Viennent ensuite les récits de fiction. Cinq nouvelles au programme pour presque 80 pages de lecture. On commence par le prix Solaris 2015 (et non pas 2014 comme indiqué sur la première page de la nouvelle…), prix qui récompense chaque année un auteur francophone canadien, « Garder un phénix en cage » de Jean-Louis Trudel. Un récit qui s’intéresse à la machination mise en place par un homme qui n’assume pas les choix qu’il a fait lors de la dernière guerre spatiale. Récit intéressant, fourmillant d’idées (suicide programmé, reprogrammation de souvenirs, conditionnement, etc…) mais à mon avis trop noyé dans une complexité narrative inutile (alternance de narrateurs sans qu’ils ne soient jamais nommés, passage de la première à la troisième personne, etc…).
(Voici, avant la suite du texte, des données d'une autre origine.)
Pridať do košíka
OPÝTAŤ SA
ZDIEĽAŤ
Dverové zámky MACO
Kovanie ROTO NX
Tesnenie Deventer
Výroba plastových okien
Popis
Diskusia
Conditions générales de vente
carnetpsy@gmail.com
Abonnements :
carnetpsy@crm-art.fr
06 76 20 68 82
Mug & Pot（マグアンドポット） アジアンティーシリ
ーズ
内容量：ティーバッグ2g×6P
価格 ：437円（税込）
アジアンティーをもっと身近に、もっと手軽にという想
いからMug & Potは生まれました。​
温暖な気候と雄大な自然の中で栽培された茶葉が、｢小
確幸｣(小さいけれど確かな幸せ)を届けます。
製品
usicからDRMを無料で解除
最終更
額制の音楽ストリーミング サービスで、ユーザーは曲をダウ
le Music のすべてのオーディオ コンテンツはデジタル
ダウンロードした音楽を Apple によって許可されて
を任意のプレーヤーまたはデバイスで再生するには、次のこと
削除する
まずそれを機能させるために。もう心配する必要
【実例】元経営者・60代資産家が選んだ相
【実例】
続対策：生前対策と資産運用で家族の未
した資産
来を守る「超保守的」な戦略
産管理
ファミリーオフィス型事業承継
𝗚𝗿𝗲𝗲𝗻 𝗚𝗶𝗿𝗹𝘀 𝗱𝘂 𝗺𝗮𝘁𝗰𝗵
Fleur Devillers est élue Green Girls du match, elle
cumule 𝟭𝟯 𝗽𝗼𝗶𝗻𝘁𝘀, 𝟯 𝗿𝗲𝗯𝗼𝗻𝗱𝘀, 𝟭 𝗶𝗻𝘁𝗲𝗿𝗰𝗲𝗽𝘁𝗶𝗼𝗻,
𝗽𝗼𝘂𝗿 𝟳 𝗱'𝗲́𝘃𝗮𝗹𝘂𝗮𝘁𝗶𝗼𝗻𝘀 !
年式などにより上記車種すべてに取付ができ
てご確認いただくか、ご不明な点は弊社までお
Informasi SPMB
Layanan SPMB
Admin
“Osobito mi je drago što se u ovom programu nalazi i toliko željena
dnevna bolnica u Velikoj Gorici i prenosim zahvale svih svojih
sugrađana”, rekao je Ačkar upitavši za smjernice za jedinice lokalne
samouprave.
Une nouvelle qui demande une attention certaine.
« Testament d’une encloustrée » de Martyne Pigeon nous met dans la peau d’une femme pendue pour sorcellerie. Pendue oui, mais pas morte. Enfin si, mais disons qu’elle garde conscience d’elle-même. Un ton grinçant, ironique, et des descriptions assez… imagées d’un corps en décomposition font la matière de ce récit très réussi.
« L’héritage » de Sylvain Lamur commence bien, avec un récit dont l’ambiance mélancolique et nostalgique convient parfaitement à son personnage principal qui vient d’hériter de la maison de sa mère après son décès. Malheureusement, le point central de cette histoire de maison « hantée » (mais pas seulement la maison finalement) ne m’a pas convaincu, d’autant que je n’ai pas vraiment saisi où l’auteur voulait en venir.
« Resort » de Hugues Lictevout met en scène, dans un futur plus ou moins éloigné, un homme obligé de travailler dans des conditions déplorables dans un hôtel pour personnes très fortunées. Mais s’il démissionne, un autre prendra sa place et comment alors fera-t-il parvenir de l’argent à sa famille ? Ce qui intéressant dans ce récit, c’est l’inversion des rôles traditionnels : l’occidental est ici « le pauvre », tandis que les riches sont les Chinois, Indiens, Brésiliens, Kényans, etc… Entre esclavagisme et prostitution, le protagoniste essaie de tenir son rôle tout en gardant sa dignité, jusqu’à ce que ça dérape. Un récit bien mené, et qui sait garder son effet de surprise jusqu’au bout. Bien joué.
La dernière fiction, « L’enchanteresse portait des Lévi’s » de Geneviève Blouin, nous propulse dans une fantasy urbaine dans laquelle humains et être féeriques se côtoient, à l’insu de ces derniers. Dans un musée doté d’une exposition d’objets soit-disant magiques, un vol a été commis. Mais pas n’importe quel objet, et pas par n’importe qui. Une petite enquête de fantasy bien agréable, au ton léger, teintée de mythologie (on y parle des Moires), et qui atteint son but : faire passer un bon moment.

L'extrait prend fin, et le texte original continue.